▸ Your goal
In the text on inflammatory markers in stroke with atrial fibrillation, take the part that opens with "Purpose: Inflammatory response" and closes with "patients with AF.", and rewrite it with "combined inflammatory markers" in place of "composite inflammatory markers".

▸ Document segment
Purpose: Inflammatory response plays essential roles in the pathophysiology of both ischemic stroke and atrial fibrillation (AF). We aimed to investigate whether composite inflammatory markers, including neutrophil to lymphocyte ratio (NLR), lymphocyte-to-monocyte ratio (LMR) and platelet-to-lymphocyte ratio (PLR), can serve as early predictors of short- and long-term outcomes in ischemic stroke patients with AF.

Patients And Methods: Ischemic stroke patients with AF were enrolled in this cohort study. The primary outcome was 1-year functional dependence or death (modified Rankin scale (mRS) score 3-6). Secondary outcomes included hemorrhagic transformation (HT) and early neurological deterioration (END, increase in the National Institutes of Health Stroke Scale (NIHSS) ≥4 within 7 days). Partial correlations were performed to assess the correlation between systemic inflammation markers and admission NIHSS scores. Univariate and multivariate logistic analyses were performed to investigate whether systemic inflammatory markers were independent predictors of adverse outcomes.

Dataset entries:
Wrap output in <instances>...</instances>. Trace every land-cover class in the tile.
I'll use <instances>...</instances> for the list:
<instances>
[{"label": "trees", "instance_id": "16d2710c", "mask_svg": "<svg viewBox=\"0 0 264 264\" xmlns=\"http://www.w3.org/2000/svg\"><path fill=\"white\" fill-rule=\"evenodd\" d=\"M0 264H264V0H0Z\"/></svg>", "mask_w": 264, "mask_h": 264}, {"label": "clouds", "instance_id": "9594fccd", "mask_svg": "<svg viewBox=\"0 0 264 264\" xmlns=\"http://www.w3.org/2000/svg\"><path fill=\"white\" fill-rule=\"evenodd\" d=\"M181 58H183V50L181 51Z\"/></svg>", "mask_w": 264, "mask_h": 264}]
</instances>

▸ Task answer
Purpose: Inflammatory response plays essential roles in the pathophysiology of both ischemic stroke and atrial fibrillation (AF). We aimed to investigate whether combined inflammatory markers, including neutrophil to lymphocyte ratio (NLR), lymphocyte-to-monocyte ratio (LMR) and platelet-to-lymphocyte ratio (PLR), can serve as early predictors of short- and long-term outcomes in ischemic stroke patients with AF.